Exhibit 5.1
Abraxas Petroleum Corporation
18803 Meisner Drive
San Antonio, Texas 78258
| |
Re: | Registration Statement on Form S-8 for the Abraxas Petroleum Corporation Amended and Restated 2005 Employee Long-Term Equity Incentive Plan, as amended, and the Abraxas Petroleum Corporation Amended and Restated 2005 Non-Employee Directors Long-Term Equity Incentive Plan, as amended. |
Ladies and Gentlemen:
We have acted as counsel to Abraxas Petroleum Corporation, a Nevada corporation (the “Registrant”), in connection with its Registration Statement on Form S-8 (the “Registration Statement”) filed under the Securities Act of 1933, as amended (the “Securities Act”), relating to the registration of the offer and sale of up to 1,109,607 shares (the “Shares”) of its common stock, par value $0.01 per share (“Common Stock”), reserved for issuance under (i) that certain Abraxas Petroleum Corporation Amended and Restated 2005 Employee Long-Term Equity Incentive Plan, as amended (the “Employee Plan”), and (ii) that certain Abraxas Petroleum Corporation Amended and Restated 2005 Non-Employee Directors Long-Term Equity Incentive Plan, as amended (the “Directors Plan,” together with the Employee Plan, the “Incentive Plans”), pursuant to amendments to the Incentive Plans (the “Incentive Plan Amendments”).
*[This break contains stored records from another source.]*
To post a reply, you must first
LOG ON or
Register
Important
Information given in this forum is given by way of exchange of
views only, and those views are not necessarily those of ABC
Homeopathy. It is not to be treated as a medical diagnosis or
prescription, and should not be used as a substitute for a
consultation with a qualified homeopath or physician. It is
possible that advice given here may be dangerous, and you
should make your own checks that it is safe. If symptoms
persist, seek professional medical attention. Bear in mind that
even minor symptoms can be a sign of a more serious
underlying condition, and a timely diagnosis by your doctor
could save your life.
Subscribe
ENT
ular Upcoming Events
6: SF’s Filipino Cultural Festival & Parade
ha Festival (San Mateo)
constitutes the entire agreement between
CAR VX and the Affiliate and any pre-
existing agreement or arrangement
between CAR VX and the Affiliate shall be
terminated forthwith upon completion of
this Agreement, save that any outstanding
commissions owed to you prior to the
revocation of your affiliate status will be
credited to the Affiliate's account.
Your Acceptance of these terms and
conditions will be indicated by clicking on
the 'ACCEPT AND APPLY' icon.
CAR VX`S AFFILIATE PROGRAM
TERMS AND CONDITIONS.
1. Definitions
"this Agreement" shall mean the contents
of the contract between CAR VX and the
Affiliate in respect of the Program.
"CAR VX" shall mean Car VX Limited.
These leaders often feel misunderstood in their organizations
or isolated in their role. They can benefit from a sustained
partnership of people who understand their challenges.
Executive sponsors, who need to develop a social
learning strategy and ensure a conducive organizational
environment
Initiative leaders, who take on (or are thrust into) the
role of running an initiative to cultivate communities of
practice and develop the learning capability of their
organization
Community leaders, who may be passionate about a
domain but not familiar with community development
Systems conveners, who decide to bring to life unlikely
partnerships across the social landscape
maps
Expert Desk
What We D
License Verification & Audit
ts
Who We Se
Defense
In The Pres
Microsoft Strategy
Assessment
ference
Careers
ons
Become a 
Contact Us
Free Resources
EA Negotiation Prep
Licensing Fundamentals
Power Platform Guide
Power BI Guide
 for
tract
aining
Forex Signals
In connection with this opinion, we have examined originals or copies, certified or otherwise identified to our satisfaction, of the organizational and governing documents of the Registrant, each as amended to the date hereof, the Registration Statement (including the Exhibits thereto), the Incentive Plan Amendments, the records of corporate proceedings that have occurred prior to the date hereof with respect to the Registration Statement, such agreements, certificates of public officials, certificates of officers or other representatives of the Registrant, and such other documents, certificates, and records as we have deemed necessary as a basis for the opinions set forth below. We have also reviewed such questions of law as we have deemed necessary or appropriate. As to matters of fact relevant to the opinions expressed herein, and as to factual matters arising in connection with our examination of corporate documents, records and other documents and writings, we relied upon certificates and other communications of corporate officers of the Registrant, without further investigation as to the facts set forth therein. It is understood that this opinion is to be used only in connection with the offer and sale of the Shares while the Registration Statement is still in effect.
We have assumed that: (i) at the time of issuance of any Shares, there will be a sufficient number of duly authorized and unissued shares of Common Stock to accommodate such issuance; (ii) appropriate action will be taken to register and qualify the Shares for sale under all applicable state securities laws; (iii) the Shares to be sold are issued in accordance with the terms of the Incentive Plans; (iv) the Registrant receives the full consideration for the Shares as stated in the Incentive Plans; and (v) the per share consideration for each Share includes payment of cash or other lawful consideration at least equal to the par value of the Registrant’s Common Stock. It is understood that this opinion is to be used only in connection with the offer and sale of the Shares while the Registration Statement is still in effect.
Based solely upon the foregoing, and subject to the qualifications, assumptions, and other statements set forth herein, it is our opinion that the Shares have been duly authorized, and when issued and delivered in accordance with the terms of the Incentive Plans, will be validly issued, fully paid, and nonassessable.
We express no opinion as to the law of any jurisdiction other than the general corporate laws of the State of Nevada. The reference and limitation to the “general corporate laws of the State of Nevada” includes the statutory provisions of Chapter 78 of the Nevada Revised Statutes and all applicable provisions of the Nevada Constitution and reported judicial decisions interpreting these laws. We express no opinion as to any matter other than as set forth herein, and no opinion may be inferred or implied herefrom. The opinion expressed herein is given as of this date, and we do not undertake to supplement this opinion with respect to any events or changes occurring subsequent to the date of this letter.
We hereby consent to the use of this opinion as an Exhibit to the Registration Statement. In giving this consent, we do not admit that we come within the category of persons whose consent is required under Section 7 of the Securities Act or the rules and regulations of the Securities and Exchange Commission promulgated thereunder.